Attraverso una vendita esclusivamente digitale, ospitata sul Fifa Store e sul sito del produttore, i tifosi di tutto il mondo potranno acquistare un pezzo del campo di gioco, con prezzi che variano dai 400 ai 3.000 euro a seconda della tipologia di zolla e del contenitore prescelto.
Un’operazione commerciale inedita per il calcio globale
L'iniziativa, presentata come assolutamente inedita per quanto riguarda le finali mondiali, trasforma l'erba del campo in un oggetto da collezione; una mossa che, nelle intenzioni della federazione internazionale, mira a soddisfare la domanda di cimeli storici da parte dei sostenitori più accaniti.
Si tratta di un'operazione che amplifica ulteriormente il raggio d'azione commerciale dell'ente, il quale, sotto la presidenza di Gianni Infantino, ha già annunciato la propria ricandidatura per le elezioni del prossimo anno mentre lavora parallelamente all'organizzazione del Mondiale per club del 2029, ancora una volta negli Stati Uniti.
La vendita del prato, per quanto possa apparire singolare, si inserisce perfettamente in quella strategia di massimizzazione dei ricavi che la Fifa persegue ormai da anni, con l'obiettivo dichiarato di reinvestire gli utili nello sviluppo del calcio mondiale, sebbene tale approccio attiri regolarmente le critiche di chi vi legge una deriva prettamente mercantilistica dello sport.
Prezzi e modalità di acquisto delle zolle
La forbice di prezzo, che parte da alcune centinaia di euro per raggiungere picchi di circa 2.600 euro, è giustificata dalla Fifa con la qualità del prodotto e con il valore simbolico che il taglio d'erba possiede; ogni zolla, infatti, verrà confezionata in un contenitore che ne garantisca la conservazione, quasi come si trattasse di un trofeo.

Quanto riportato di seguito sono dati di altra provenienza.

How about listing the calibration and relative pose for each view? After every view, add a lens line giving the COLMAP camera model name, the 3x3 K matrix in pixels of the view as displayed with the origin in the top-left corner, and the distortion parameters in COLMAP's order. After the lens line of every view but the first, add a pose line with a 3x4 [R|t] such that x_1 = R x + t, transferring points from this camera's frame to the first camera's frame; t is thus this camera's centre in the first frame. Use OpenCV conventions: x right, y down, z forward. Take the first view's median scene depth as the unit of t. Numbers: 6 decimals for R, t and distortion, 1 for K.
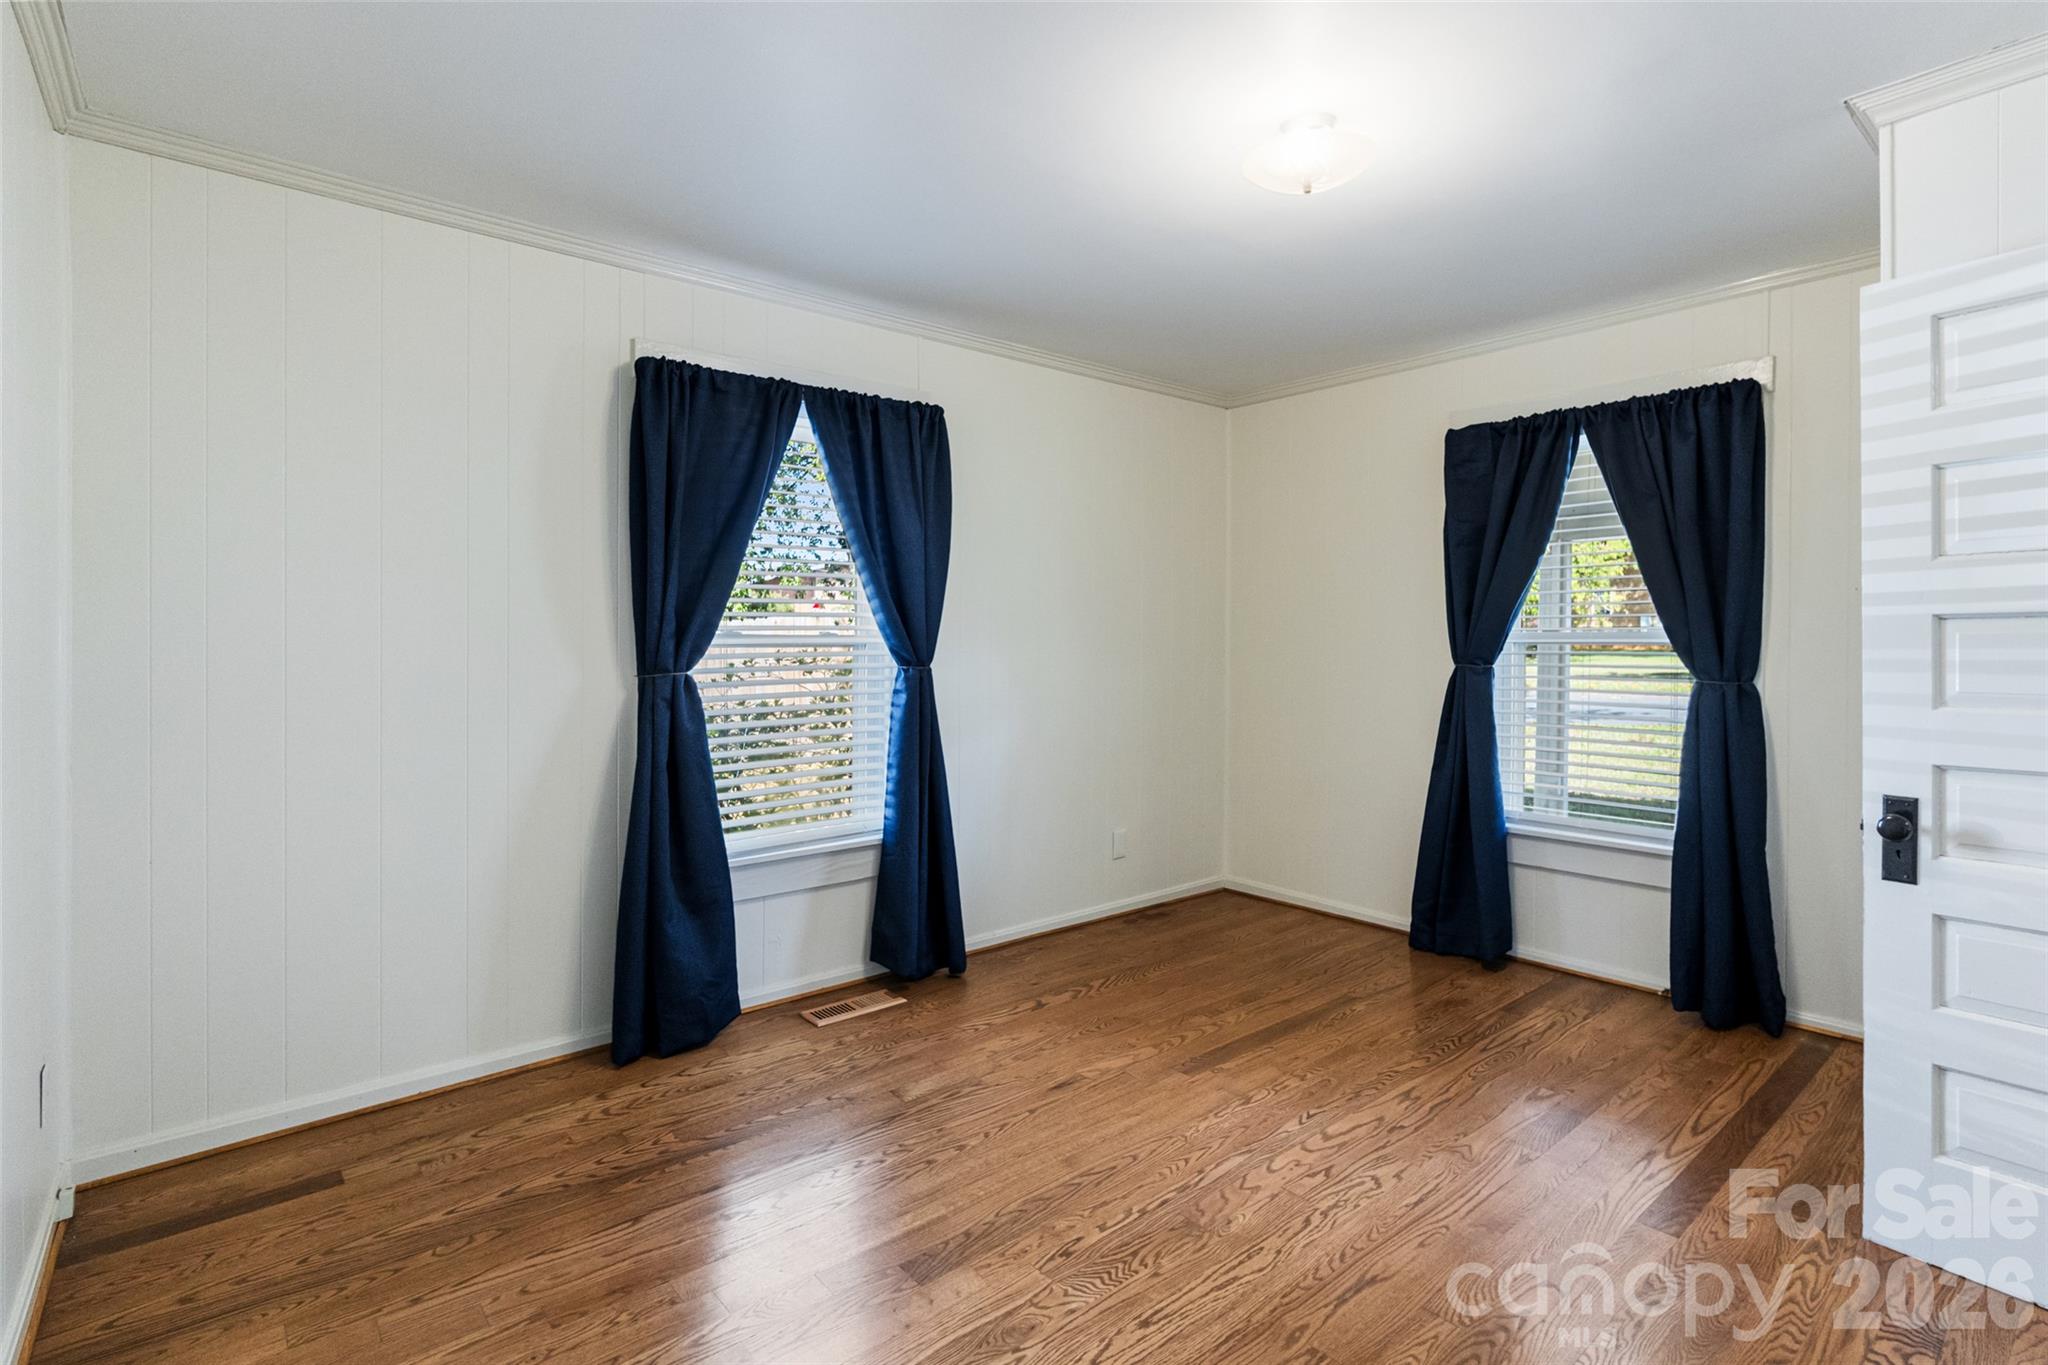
lens RADIAL K [[959.6, 0, 1031.7], [0, 959.6, 670.1], [0, 0, 1]] dist [-0.006050, 0.001650]
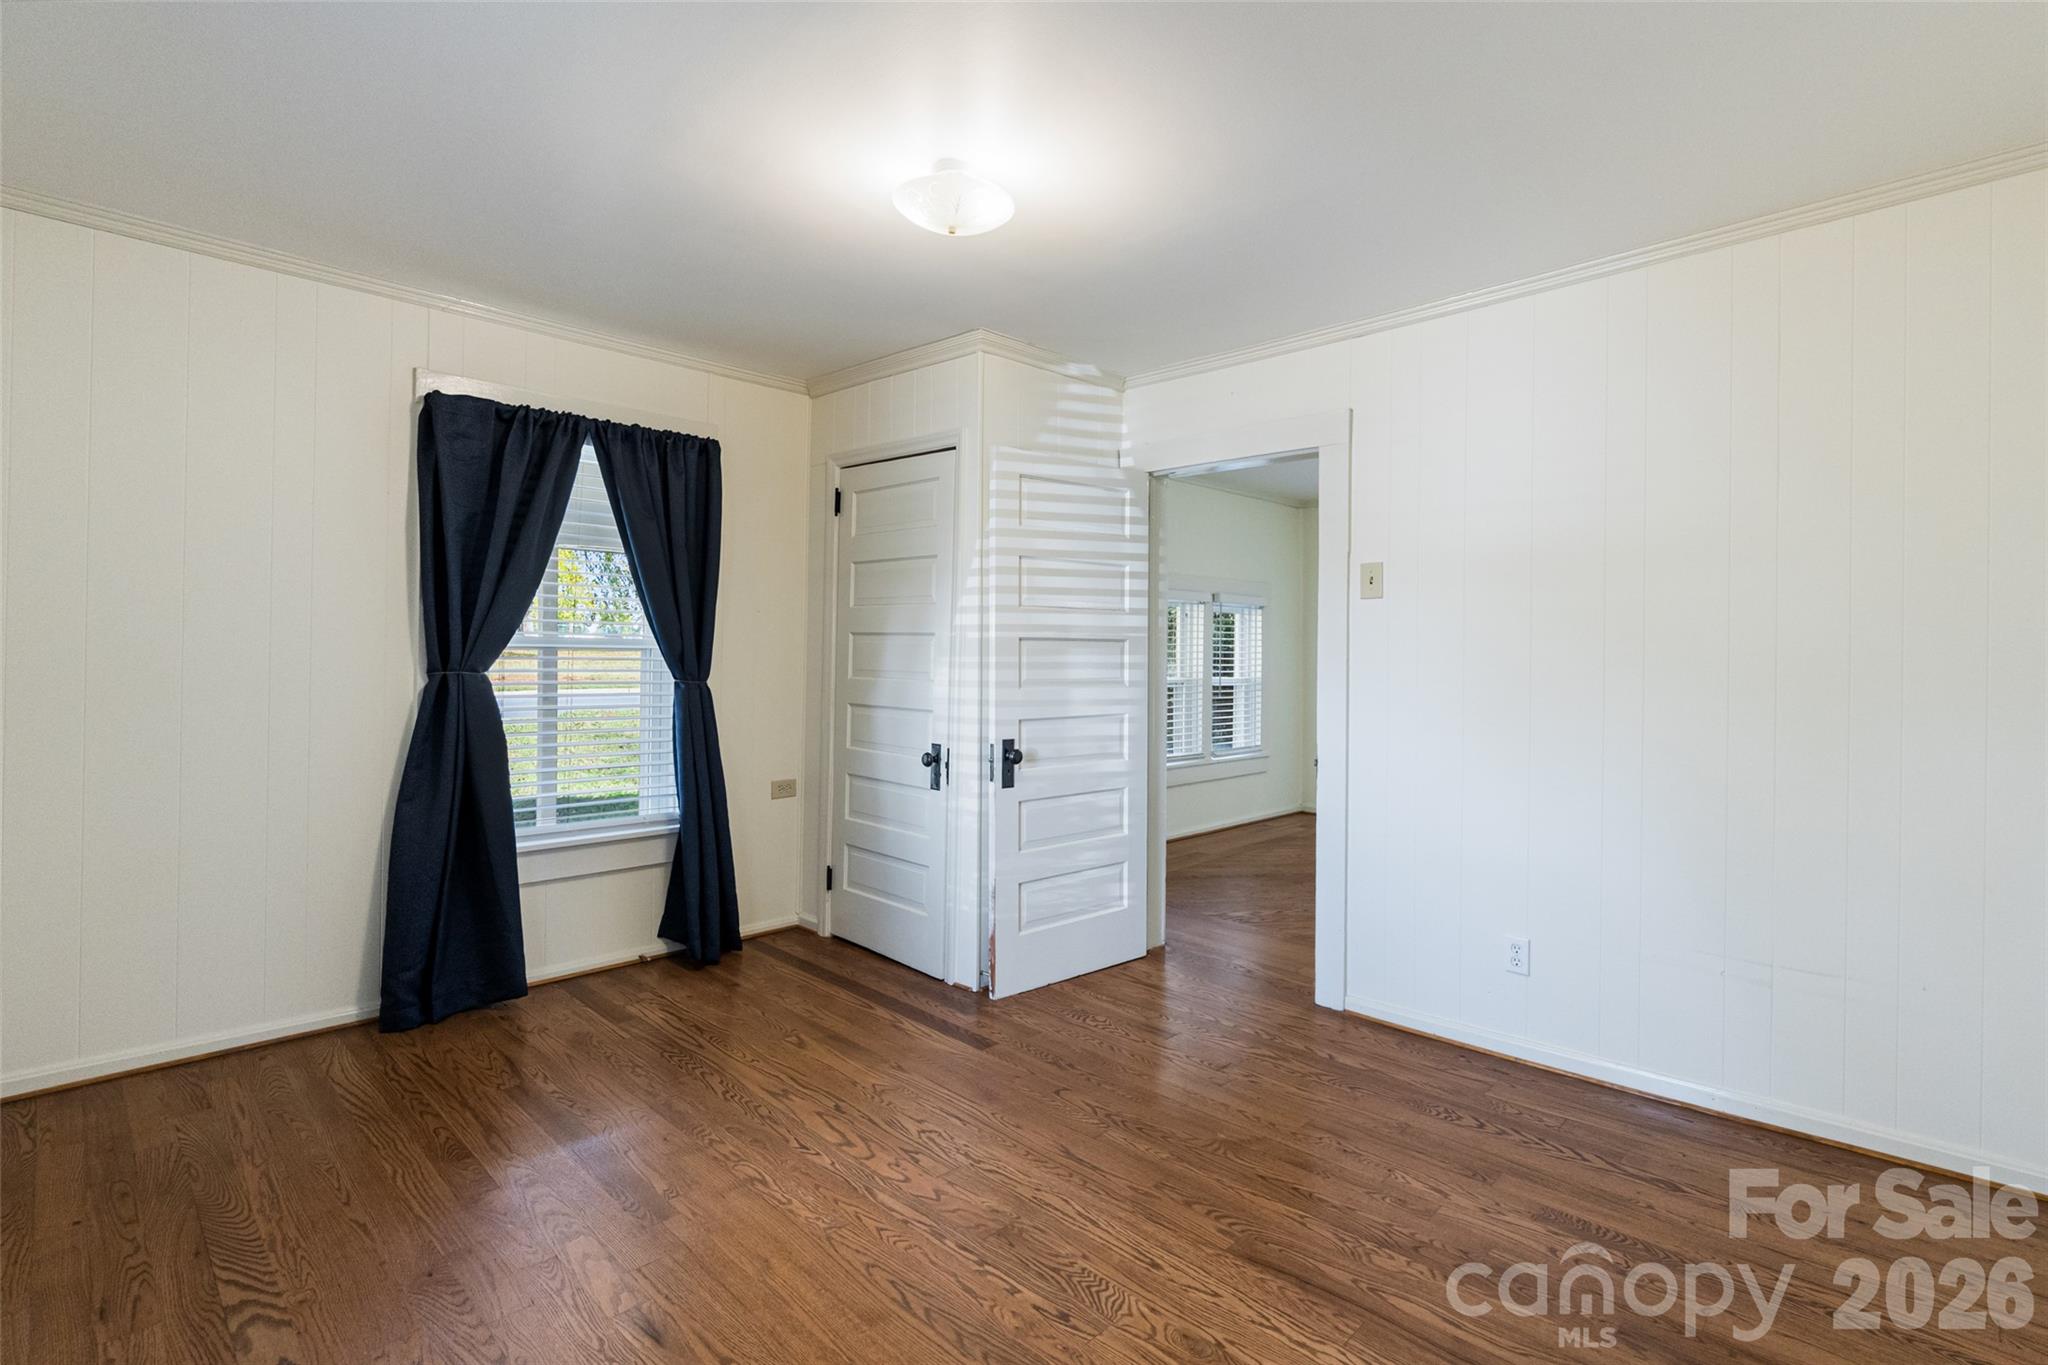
lens RADIAL K [[959.6, 0, 1032.9], [0, 959.6, 674.0], [0, 0, 1]] dist [-0.006050, 0.001650]
pose [[-0.076710, -0.022833, 0.996792, -0.646508], [0.018127, 0.999541, 0.024291, -0.023742], [-0.996889, 0.019932, -0.076261, 0.811711]]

Le modalità di vendita, interamente digitali, sono state pensate per raggiungere un pubblico globale, facilitando l'acquisto anche da parte di chi non potrà assistere di persona alla finale del 19 luglio.

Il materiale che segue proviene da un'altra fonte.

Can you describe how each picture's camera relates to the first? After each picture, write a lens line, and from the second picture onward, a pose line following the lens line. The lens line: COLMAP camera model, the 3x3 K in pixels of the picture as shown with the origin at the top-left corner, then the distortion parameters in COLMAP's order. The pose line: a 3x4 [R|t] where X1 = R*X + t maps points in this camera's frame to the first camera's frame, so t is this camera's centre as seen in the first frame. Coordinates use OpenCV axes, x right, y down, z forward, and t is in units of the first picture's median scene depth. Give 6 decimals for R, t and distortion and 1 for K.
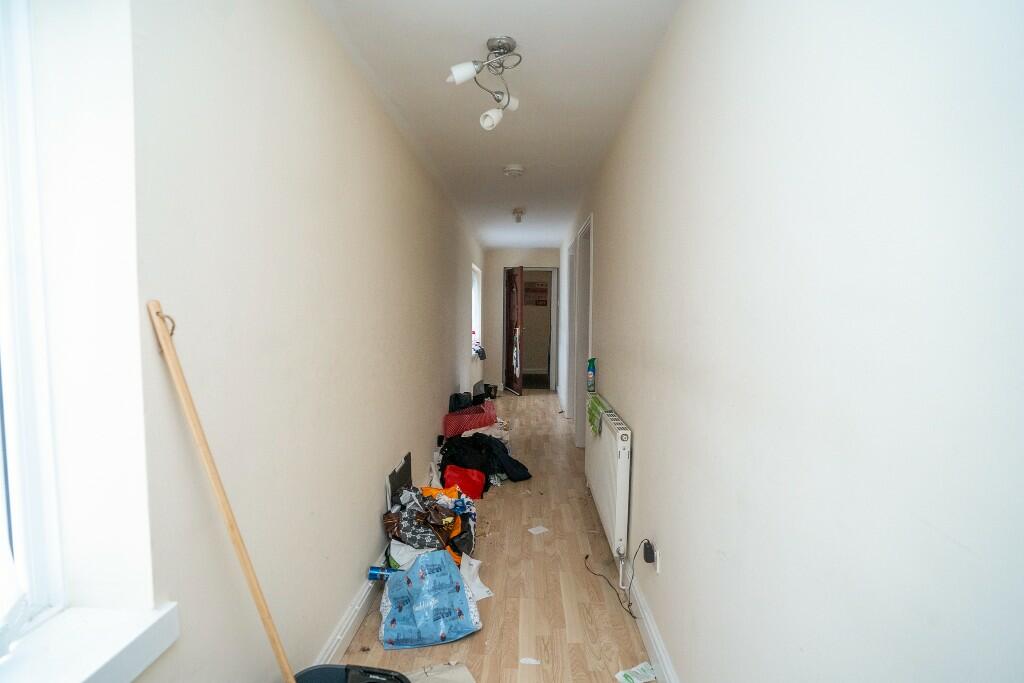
lens RADIAL K [[495.9, 0, 514.8], [0, 495.9, 343.2], [0, 0, 1]] dist [-0.014450, 0.001095]
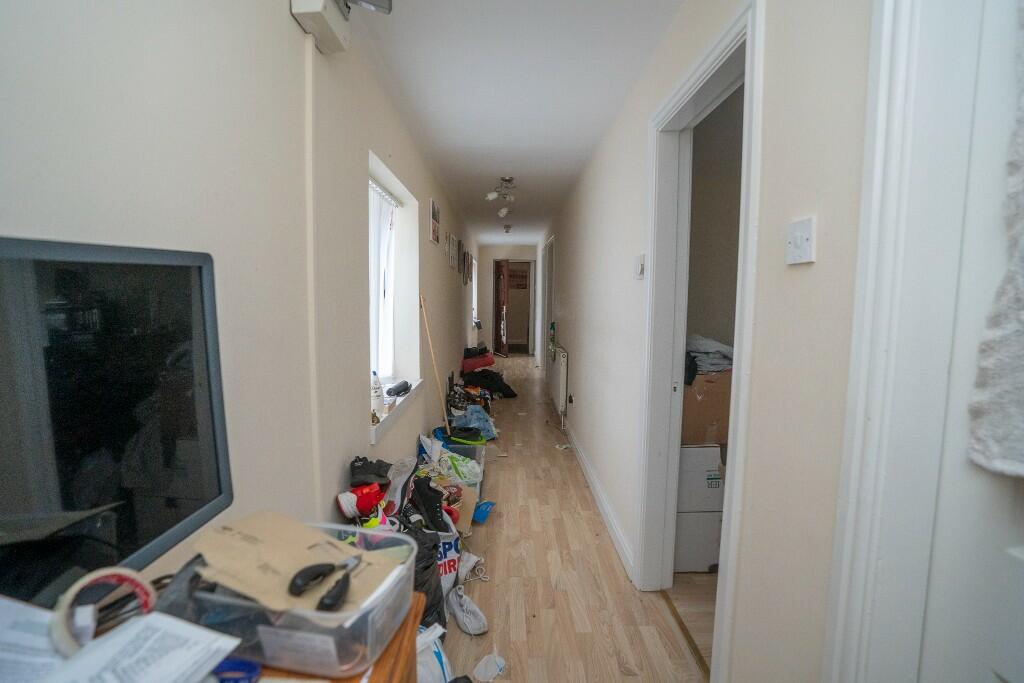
lens RADIAL K [[495.9, 0, 509.5], [0, 495.9, 338.8], [0, 0, 1]] dist [-0.014450, 0.001095]
pose [[0.999530, -0.001048, 0.030638, -0.028309], [0.000104, 0.999526, 0.030798, 0.020715], [-0.030656, -0.030781, 0.999056, -0.421346]]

La scelta di affidarsi esclusivamente al canale online, bypassando i tradizionali punti vendita fisici, rappresenta un ulteriore tentativo della federazione di intercettare le nuove abitudini di consumo dei tifosi, sempre più orientate verso l'e-commerce e l'acquisto di esperienze e ricordi legati ai grandi eventi sportivi.
Il contesto della finale di New York e le polemiche
Il match che assegnerà il titolo mondiale si disputerà al MetLife Stadium, un impianto situato a East Rutherford che ospiterà l'atto conclusivo del torneo, e intorno a questo evento la Fifa ha già attivato un giro d'affiari enorme che comprende la vendita dei biglietti, gli accordi con gli sponsor e la commercializzazione di una vasta gamma di prodotti ufficiali.

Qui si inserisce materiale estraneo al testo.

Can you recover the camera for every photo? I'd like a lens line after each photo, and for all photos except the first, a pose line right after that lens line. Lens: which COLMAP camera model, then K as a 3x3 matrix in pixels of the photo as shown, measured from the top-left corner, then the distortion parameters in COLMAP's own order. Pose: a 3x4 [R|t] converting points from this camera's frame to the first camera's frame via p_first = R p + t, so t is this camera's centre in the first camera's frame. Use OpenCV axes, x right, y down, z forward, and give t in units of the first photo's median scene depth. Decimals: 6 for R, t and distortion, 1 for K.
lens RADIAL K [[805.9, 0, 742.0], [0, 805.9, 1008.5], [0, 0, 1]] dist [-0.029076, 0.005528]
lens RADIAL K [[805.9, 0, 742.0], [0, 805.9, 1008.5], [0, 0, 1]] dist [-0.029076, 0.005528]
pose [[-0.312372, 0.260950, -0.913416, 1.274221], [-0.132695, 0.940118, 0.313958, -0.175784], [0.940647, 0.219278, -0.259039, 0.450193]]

L'idea di vendere il manto erboso, però, ha suscitato reazioni contrastanti: c'è chi la giudica una trovata geniale dal punto di vista marketing, capace di generare un ricavo aggiuntivo con uno sforzo produttivo minimo, mentre altri la considerano l'ennesimo sintomo della spettacolarizzazione e della mercificazione del calcio moderno, dove persino il terreno di gioco diventa un bene da comprare e vendere.
La Fifa, dal canto suo, sembra non curarsi particolarmente delle critiche, proseguendo sulla strada tracciata che vede nello slogan dell'incremento degli investimenti per il calcio la giustificazione principale per operazioni commerciali di questo tipo.